Context
Tabular datasets are very common. They are formatted as tables defined as a series of (implicitly) typed attributes, which represent the structure/schema of the table. They contain a series of records aligned to this structure. Different exploration libraries propose a data type representing the notion of a table and sets of operators for manipulating tables. Even if the general principle is similar among tabular data models, the properties of the tabular data structures and operators vary.
Objective
This exercise aims to get acquainted with the tabular data structure and its associated operators and try a concrete solution provided by the library Pandas of Python.

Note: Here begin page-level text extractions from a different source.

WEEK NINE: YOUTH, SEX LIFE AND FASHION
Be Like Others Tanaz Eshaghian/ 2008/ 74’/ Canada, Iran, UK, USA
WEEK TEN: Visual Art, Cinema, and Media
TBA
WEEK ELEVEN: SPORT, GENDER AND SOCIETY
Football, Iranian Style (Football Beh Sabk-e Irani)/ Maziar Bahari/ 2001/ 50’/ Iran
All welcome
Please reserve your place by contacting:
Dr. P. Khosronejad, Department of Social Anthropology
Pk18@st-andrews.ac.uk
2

Applying a series of operators on tabular data, it is possible to explore their content, profile their mathematical properties and answer research questions of type “What happened?”. Through this exploration, we can determine the quality of a data set in terms of the missing and null values and the statistical distribution of the values in columns. Then, we can decide to ” clean” the data set and respond to “what happened?” like research questions.
Material
- Exercise HO-1, a version with R, can be found here [K-Notebool in R]
- Explanation on the whiteboard about the table data structure
To Do
- Organise into groups of 3 or 4 people. You can also decide to work alone, even if it is less fun.

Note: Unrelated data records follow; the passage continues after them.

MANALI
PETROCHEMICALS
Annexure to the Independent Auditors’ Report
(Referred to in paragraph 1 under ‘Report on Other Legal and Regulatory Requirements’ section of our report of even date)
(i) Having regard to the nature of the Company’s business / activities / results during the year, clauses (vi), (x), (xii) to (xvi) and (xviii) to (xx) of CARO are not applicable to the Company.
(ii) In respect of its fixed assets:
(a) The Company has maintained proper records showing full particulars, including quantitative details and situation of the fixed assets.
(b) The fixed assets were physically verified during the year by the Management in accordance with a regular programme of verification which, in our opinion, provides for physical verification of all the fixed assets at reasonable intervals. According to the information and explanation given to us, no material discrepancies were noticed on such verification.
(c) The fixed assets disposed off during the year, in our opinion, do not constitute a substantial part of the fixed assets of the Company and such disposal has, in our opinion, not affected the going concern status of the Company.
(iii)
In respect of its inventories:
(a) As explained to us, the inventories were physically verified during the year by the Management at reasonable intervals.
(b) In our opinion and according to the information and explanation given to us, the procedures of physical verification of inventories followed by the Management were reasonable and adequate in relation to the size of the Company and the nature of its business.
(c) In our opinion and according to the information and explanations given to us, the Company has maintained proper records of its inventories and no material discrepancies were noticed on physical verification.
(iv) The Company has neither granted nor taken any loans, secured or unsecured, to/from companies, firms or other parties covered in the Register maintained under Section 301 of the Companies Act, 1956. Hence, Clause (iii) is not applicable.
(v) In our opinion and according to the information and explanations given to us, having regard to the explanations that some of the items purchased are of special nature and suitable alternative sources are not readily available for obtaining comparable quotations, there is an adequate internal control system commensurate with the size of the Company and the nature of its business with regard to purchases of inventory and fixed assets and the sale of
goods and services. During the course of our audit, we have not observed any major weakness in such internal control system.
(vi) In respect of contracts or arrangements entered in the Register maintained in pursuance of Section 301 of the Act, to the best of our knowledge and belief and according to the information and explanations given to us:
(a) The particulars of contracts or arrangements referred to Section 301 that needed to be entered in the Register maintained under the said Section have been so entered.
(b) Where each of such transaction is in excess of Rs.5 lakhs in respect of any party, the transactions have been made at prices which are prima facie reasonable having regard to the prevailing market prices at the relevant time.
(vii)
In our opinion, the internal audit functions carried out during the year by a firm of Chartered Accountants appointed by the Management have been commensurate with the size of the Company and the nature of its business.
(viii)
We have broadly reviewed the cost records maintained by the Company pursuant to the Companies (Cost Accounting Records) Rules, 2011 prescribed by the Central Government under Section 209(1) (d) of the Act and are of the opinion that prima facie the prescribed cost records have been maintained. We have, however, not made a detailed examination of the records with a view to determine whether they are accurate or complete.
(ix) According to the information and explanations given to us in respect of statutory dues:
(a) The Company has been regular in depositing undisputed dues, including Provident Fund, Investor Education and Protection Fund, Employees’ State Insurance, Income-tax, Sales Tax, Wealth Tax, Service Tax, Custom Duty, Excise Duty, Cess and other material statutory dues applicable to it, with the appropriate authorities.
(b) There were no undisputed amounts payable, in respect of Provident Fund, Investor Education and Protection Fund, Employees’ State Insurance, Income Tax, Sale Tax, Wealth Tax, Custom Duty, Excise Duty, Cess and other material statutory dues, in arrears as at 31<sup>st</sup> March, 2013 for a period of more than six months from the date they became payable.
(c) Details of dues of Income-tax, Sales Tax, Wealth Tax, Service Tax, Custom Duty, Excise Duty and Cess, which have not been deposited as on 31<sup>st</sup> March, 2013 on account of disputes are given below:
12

- Have a look at the experiment proposed in HO-1
- Create a notebook in Kaggle according to in-class instructions and test-learn the tasks implemented in HO-1
- Propose a mind map with the table manipulation operators introduced in class and the corresponding operators proposed by the Pandas library that you have discovered by Testing HO-1
- Draw a pipeline that describes the series of tasks of the pipeline implemented in HO-1. The pipeline intends to answer the question, “How similar were EU countries when they invested in education throughout the first decade of the XXI century?”
- Propose an interpretation of the final result in the exercise (interpret the plots) and provide a critical view of their pertinence concerning the research question.
To Hand In
- Add the names of your group members in your notebook and the program you are inscribed in.
- Add the mindmap drawing, the pipeline drawing, and your interpretation to your notebook.
- Please share it with the professor USING KAGGLE.